=== Section Start ===
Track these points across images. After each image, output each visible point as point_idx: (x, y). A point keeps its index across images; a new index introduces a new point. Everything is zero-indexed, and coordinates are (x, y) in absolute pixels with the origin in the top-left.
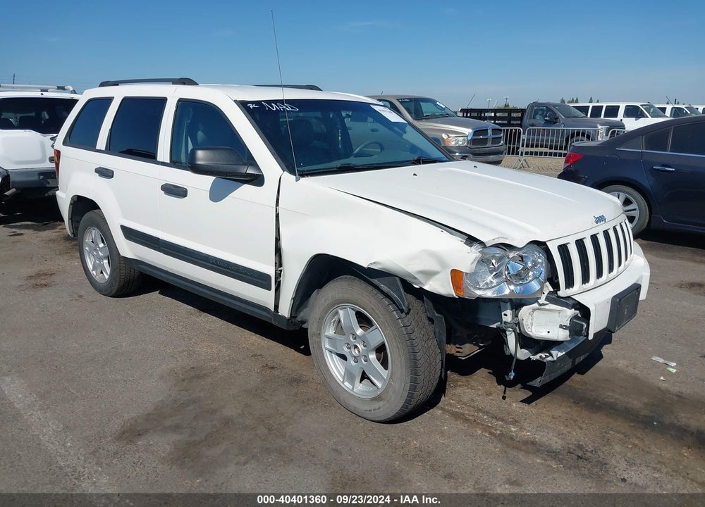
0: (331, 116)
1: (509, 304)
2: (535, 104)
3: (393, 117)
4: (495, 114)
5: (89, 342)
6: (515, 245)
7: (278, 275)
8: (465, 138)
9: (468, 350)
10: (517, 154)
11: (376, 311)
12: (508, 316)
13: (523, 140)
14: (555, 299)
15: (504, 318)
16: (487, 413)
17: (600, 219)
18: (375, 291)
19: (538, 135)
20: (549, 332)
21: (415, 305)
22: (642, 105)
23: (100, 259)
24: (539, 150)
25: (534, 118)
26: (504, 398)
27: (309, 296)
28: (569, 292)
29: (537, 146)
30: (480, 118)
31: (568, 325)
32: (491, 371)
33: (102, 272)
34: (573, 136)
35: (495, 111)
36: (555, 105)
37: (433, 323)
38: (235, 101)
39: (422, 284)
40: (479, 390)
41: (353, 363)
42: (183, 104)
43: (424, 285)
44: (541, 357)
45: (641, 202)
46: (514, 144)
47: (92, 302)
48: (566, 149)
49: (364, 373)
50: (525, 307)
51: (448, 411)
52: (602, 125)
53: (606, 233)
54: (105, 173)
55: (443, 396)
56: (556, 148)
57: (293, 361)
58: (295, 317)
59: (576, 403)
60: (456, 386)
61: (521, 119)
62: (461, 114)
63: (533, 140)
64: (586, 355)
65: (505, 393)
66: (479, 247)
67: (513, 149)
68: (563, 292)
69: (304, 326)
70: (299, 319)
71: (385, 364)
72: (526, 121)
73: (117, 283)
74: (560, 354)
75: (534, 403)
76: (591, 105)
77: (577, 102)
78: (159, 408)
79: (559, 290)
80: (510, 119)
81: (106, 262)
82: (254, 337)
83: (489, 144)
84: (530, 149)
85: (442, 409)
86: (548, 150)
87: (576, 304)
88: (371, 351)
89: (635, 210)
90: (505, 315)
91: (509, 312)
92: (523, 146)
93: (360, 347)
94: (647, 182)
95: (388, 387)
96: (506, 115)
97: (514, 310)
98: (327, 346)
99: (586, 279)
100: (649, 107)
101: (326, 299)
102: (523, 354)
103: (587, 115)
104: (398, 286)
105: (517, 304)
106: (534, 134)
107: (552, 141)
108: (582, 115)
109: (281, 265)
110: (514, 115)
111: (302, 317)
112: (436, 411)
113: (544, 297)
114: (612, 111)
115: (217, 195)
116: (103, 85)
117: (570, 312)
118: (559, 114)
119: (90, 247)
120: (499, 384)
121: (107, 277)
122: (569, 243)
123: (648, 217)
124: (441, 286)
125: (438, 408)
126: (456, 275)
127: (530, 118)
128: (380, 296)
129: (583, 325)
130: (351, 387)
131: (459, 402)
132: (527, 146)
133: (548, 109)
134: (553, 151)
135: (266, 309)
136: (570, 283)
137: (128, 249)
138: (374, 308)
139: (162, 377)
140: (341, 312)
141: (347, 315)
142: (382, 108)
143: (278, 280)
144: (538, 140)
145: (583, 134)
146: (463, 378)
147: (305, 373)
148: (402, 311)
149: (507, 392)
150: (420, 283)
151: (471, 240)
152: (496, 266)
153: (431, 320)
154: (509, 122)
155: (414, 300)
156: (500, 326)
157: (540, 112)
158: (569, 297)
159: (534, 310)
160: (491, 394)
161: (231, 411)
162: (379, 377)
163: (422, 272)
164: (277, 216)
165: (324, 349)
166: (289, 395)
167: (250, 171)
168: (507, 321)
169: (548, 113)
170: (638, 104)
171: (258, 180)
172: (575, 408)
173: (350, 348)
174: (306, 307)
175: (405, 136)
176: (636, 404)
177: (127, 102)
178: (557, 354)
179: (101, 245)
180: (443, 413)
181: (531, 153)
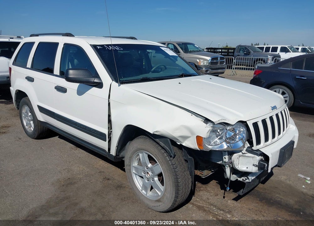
0: (139, 52)
1: (227, 153)
2: (240, 46)
3: (171, 53)
4: (222, 50)
5: (20, 164)
6: (230, 123)
7: (110, 134)
8: (208, 61)
9: (206, 173)
10: (232, 68)
11: (158, 156)
12: (226, 158)
13: (234, 62)
14: (250, 150)
15: (224, 160)
16: (215, 206)
17: (274, 108)
18: (157, 145)
19: (241, 60)
20: (247, 168)
21: (178, 152)
22: (288, 47)
23: (30, 121)
24: (241, 67)
25: (239, 52)
26: (224, 197)
27: (125, 144)
28: (258, 147)
29: (241, 65)
30: (215, 52)
31: (257, 164)
32: (218, 182)
33: (30, 127)
34: (257, 60)
35: (222, 49)
36: (249, 47)
37: (187, 162)
38: (91, 45)
39: (181, 142)
40: (212, 192)
41: (146, 181)
42: (66, 46)
43: (182, 143)
44: (243, 179)
45: (290, 93)
46: (230, 64)
47: (25, 141)
48: (254, 66)
49: (152, 186)
50: (235, 155)
51: (195, 205)
52: (270, 55)
53: (277, 115)
54: (30, 79)
55: (193, 196)
56: (249, 66)
57: (119, 175)
58: (119, 155)
59: (261, 200)
60: (200, 190)
61: (233, 52)
62: (206, 50)
63: (239, 62)
64: (266, 176)
65: (224, 194)
66: (211, 124)
67: (230, 66)
68: (255, 147)
69: (123, 159)
70: (120, 156)
71: (162, 182)
72: (236, 54)
73: (37, 133)
74: (253, 178)
75: (239, 201)
76: (265, 47)
77: (258, 45)
78: (48, 202)
79: (253, 146)
80: (228, 52)
81: (32, 122)
82: (101, 162)
83: (219, 64)
84: (237, 66)
85: (193, 204)
86: (246, 67)
87: (262, 154)
88: (155, 176)
89: (287, 97)
90: (225, 158)
91: (227, 157)
92: (234, 65)
93: (150, 173)
94: (293, 84)
95: (164, 195)
96: (227, 51)
97: (230, 156)
98: (134, 171)
99: (267, 139)
100: (291, 48)
101: (133, 148)
102: (234, 178)
103: (263, 51)
104: (169, 143)
105: (231, 153)
106: (239, 60)
107: (247, 63)
108: (261, 51)
109: (111, 129)
110: (230, 51)
111: (122, 155)
112: (189, 205)
113: (245, 149)
114: (275, 49)
115: (80, 92)
116: (31, 36)
117: (259, 158)
118: (251, 50)
119: (25, 115)
120: (222, 189)
121: (32, 130)
122: (258, 122)
123: (293, 100)
124: (191, 144)
125: (190, 203)
126: (199, 139)
127: (238, 52)
128: (160, 148)
129: (265, 165)
130: (145, 193)
131: (201, 199)
132: (236, 65)
133: (246, 48)
134: (248, 67)
135: (104, 151)
136: (258, 142)
137: (41, 117)
138: (157, 154)
139: (53, 184)
140: (141, 155)
141: (143, 157)
142: (166, 48)
143: (110, 136)
144: (241, 62)
145: (262, 60)
146: (204, 186)
147: (124, 182)
148: (171, 157)
149: (226, 194)
150: (180, 142)
151: (207, 121)
152: (220, 133)
153: (186, 161)
154: (228, 54)
155: (177, 150)
156: (222, 164)
157: (242, 50)
158: (258, 150)
159: (240, 156)
160: (217, 195)
161: (85, 204)
162: (159, 190)
163: (181, 137)
164: (109, 104)
165: (132, 173)
166: (115, 195)
167: (96, 80)
168: (225, 161)
169: (246, 50)
170: (287, 46)
171: (100, 85)
172: (260, 204)
173: (145, 173)
174: (124, 150)
175: (177, 62)
176: (291, 201)
177: (41, 44)
178: (251, 178)
179: (30, 114)
180: (193, 206)
181: (238, 68)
=== Section End ===
Pictures don't belong in the copy. Transcribe every record exactly as it appears.

#### [Task answer]
Track these points across images. After each image, output each visible point as point_idx: (x, y). A point keeps its index across images; a new index introduces a new point. Everything is zero-indexed, and coordinates are (x, y) in absolute pixels with the origin in the top-left.
0: (331, 116)
1: (509, 304)
2: (535, 104)
3: (393, 117)
4: (495, 114)
5: (89, 342)
6: (515, 245)
7: (278, 275)
8: (465, 138)
9: (468, 350)
10: (517, 154)
11: (376, 311)
12: (508, 316)
13: (523, 140)
14: (555, 299)
15: (504, 318)
16: (487, 413)
17: (600, 219)
18: (375, 291)
19: (538, 135)
20: (549, 332)
21: (415, 305)
22: (642, 105)
23: (100, 259)
24: (539, 150)
25: (534, 118)
26: (504, 398)
27: (309, 296)
28: (569, 292)
29: (537, 146)
30: (480, 118)
31: (568, 325)
32: (491, 371)
33: (102, 272)
34: (573, 136)
35: (495, 111)
36: (555, 105)
37: (433, 323)
38: (235, 101)
39: (422, 284)
40: (479, 390)
41: (353, 363)
42: (183, 104)
43: (424, 285)
44: (541, 357)
45: (641, 202)
46: (514, 144)
47: (92, 302)
48: (566, 149)
49: (364, 373)
50: (525, 307)
51: (448, 411)
52: (602, 125)
53: (606, 233)
54: (105, 173)
55: (443, 396)
56: (556, 148)
57: (293, 361)
58: (295, 317)
59: (576, 403)
60: (456, 386)
61: (521, 119)
62: (461, 114)
63: (533, 140)
64: (586, 355)
65: (505, 393)
66: (479, 247)
67: (513, 149)
68: (563, 292)
69: (304, 326)
70: (299, 319)
71: (385, 364)
72: (526, 121)
73: (117, 283)
74: (560, 354)
75: (534, 403)
76: (591, 105)
77: (577, 102)
78: (159, 408)
79: (559, 290)
80: (510, 119)
81: (106, 262)
82: (254, 337)
83: (489, 144)
84: (530, 149)
85: (442, 409)
86: (548, 150)
87: (576, 304)
88: (371, 351)
89: (635, 210)
90: (505, 315)
91: (509, 312)
92: (523, 146)
93: (360, 347)
94: (647, 182)
95: (388, 387)
96: (506, 115)
97: (514, 310)
98: (327, 346)
99: (586, 279)
100: (649, 107)
101: (326, 299)
102: (523, 354)
103: (587, 115)
104: (398, 286)
105: (517, 304)
106: (534, 134)
107: (552, 141)
108: (582, 115)
109: (281, 265)
110: (514, 115)
111: (302, 317)
112: (436, 411)
113: (544, 297)
114: (612, 111)
115: (217, 195)
116: (103, 85)
117: (570, 312)
118: (559, 114)
119: (90, 247)
120: (499, 384)
121: (107, 277)
122: (569, 243)
123: (648, 217)
124: (441, 286)
125: (438, 408)
126: (456, 275)
127: (530, 118)
128: (380, 296)
129: (583, 325)
130: (351, 387)
131: (459, 402)
132: (527, 146)
133: (548, 109)
134: (553, 151)
135: (266, 309)
136: (570, 283)
137: (128, 249)
138: (374, 308)
139: (162, 377)
140: (341, 312)
141: (347, 315)
142: (382, 108)
143: (278, 280)
144: (538, 140)
145: (583, 134)
146: (463, 378)
147: (305, 373)
148: (402, 311)
149: (507, 392)
150: (420, 283)
151: (471, 240)
152: (496, 266)
153: (431, 320)
154: (509, 122)
155: (414, 300)
156: (500, 326)
157: (540, 112)
158: (569, 297)
159: (534, 310)
160: (491, 394)
161: (231, 411)
162: (379, 377)
163: (422, 272)
164: (277, 216)
165: (324, 349)
166: (289, 395)
167: (250, 171)
168: (507, 321)
169: (548, 113)
170: (638, 104)
171: (258, 180)
172: (575, 408)
173: (350, 348)
174: (306, 307)
175: (405, 136)
176: (636, 404)
177: (127, 102)
178: (557, 354)
179: (101, 245)
180: (443, 413)
181: (531, 153)
0: (139, 52)
1: (227, 153)
2: (240, 46)
3: (171, 53)
4: (222, 50)
5: (20, 164)
6: (230, 123)
7: (110, 134)
8: (208, 61)
9: (206, 173)
10: (232, 68)
11: (158, 156)
12: (226, 158)
13: (234, 62)
14: (250, 150)
15: (224, 160)
16: (215, 206)
17: (274, 108)
18: (157, 145)
19: (241, 60)
20: (247, 168)
21: (178, 152)
22: (288, 47)
23: (30, 121)
24: (241, 67)
25: (239, 52)
26: (224, 197)
27: (125, 144)
28: (258, 147)
29: (241, 65)
30: (215, 52)
31: (257, 164)
32: (218, 182)
33: (30, 127)
34: (257, 60)
35: (222, 49)
36: (249, 47)
37: (187, 162)
38: (91, 45)
39: (181, 142)
40: (212, 192)
41: (146, 181)
42: (66, 46)
43: (182, 143)
44: (243, 179)
45: (290, 93)
46: (230, 64)
47: (25, 141)
48: (254, 66)
49: (152, 186)
50: (235, 155)
51: (195, 205)
52: (270, 55)
53: (277, 115)
54: (30, 79)
55: (193, 196)
56: (249, 66)
57: (119, 175)
58: (119, 155)
59: (261, 200)
60: (200, 190)
61: (233, 52)
62: (206, 50)
63: (239, 62)
64: (266, 176)
65: (224, 194)
66: (211, 124)
67: (230, 66)
68: (255, 147)
69: (123, 159)
70: (120, 156)
71: (162, 182)
72: (236, 54)
73: (37, 133)
74: (253, 178)
75: (239, 201)
76: (265, 47)
77: (258, 45)
78: (48, 202)
79: (253, 146)
80: (228, 52)
81: (32, 122)
82: (101, 162)
83: (219, 64)
84: (237, 66)
85: (193, 204)
86: (246, 67)
87: (262, 154)
88: (155, 176)
89: (287, 97)
90: (225, 158)
91: (227, 157)
92: (234, 65)
93: (150, 173)
94: (293, 84)
95: (164, 195)
96: (227, 51)
97: (230, 156)
98: (134, 171)
99: (267, 139)
100: (291, 48)
101: (133, 148)
102: (234, 178)
103: (263, 51)
104: (169, 143)
105: (231, 153)
106: (239, 60)
107: (247, 63)
108: (261, 51)
109: (111, 129)
110: (230, 51)
111: (122, 155)
112: (189, 205)
113: (245, 149)
114: (275, 49)
115: (80, 92)
116: (31, 36)
117: (259, 158)
118: (251, 50)
119: (25, 115)
120: (222, 189)
121: (32, 130)
122: (258, 122)
123: (293, 100)
124: (191, 144)
125: (190, 203)
126: (199, 139)
127: (238, 52)
128: (160, 148)
129: (265, 165)
130: (145, 193)
131: (201, 199)
132: (236, 65)
133: (246, 48)
134: (248, 67)
135: (104, 151)
136: (258, 142)
137: (41, 117)
138: (157, 154)
139: (53, 184)
140: (141, 155)
141: (143, 157)
142: (166, 48)
143: (110, 136)
144: (241, 62)
145: (262, 60)
146: (204, 186)
147: (124, 182)
148: (171, 157)
149: (226, 194)
150: (180, 142)
151: (207, 121)
152: (220, 133)
153: (186, 161)
154: (228, 54)
155: (177, 150)
156: (222, 164)
157: (242, 50)
158: (258, 150)
159: (240, 156)
160: (217, 195)
161: (85, 204)
162: (159, 190)
163: (181, 137)
164: (109, 104)
165: (132, 173)
166: (115, 195)
167: (96, 80)
168: (225, 161)
169: (246, 50)
170: (287, 46)
171: (100, 85)
172: (260, 204)
173: (145, 173)
174: (124, 150)
175: (177, 62)
176: (291, 201)
177: (41, 44)
178: (251, 178)
179: (30, 114)
180: (193, 206)
181: (238, 68)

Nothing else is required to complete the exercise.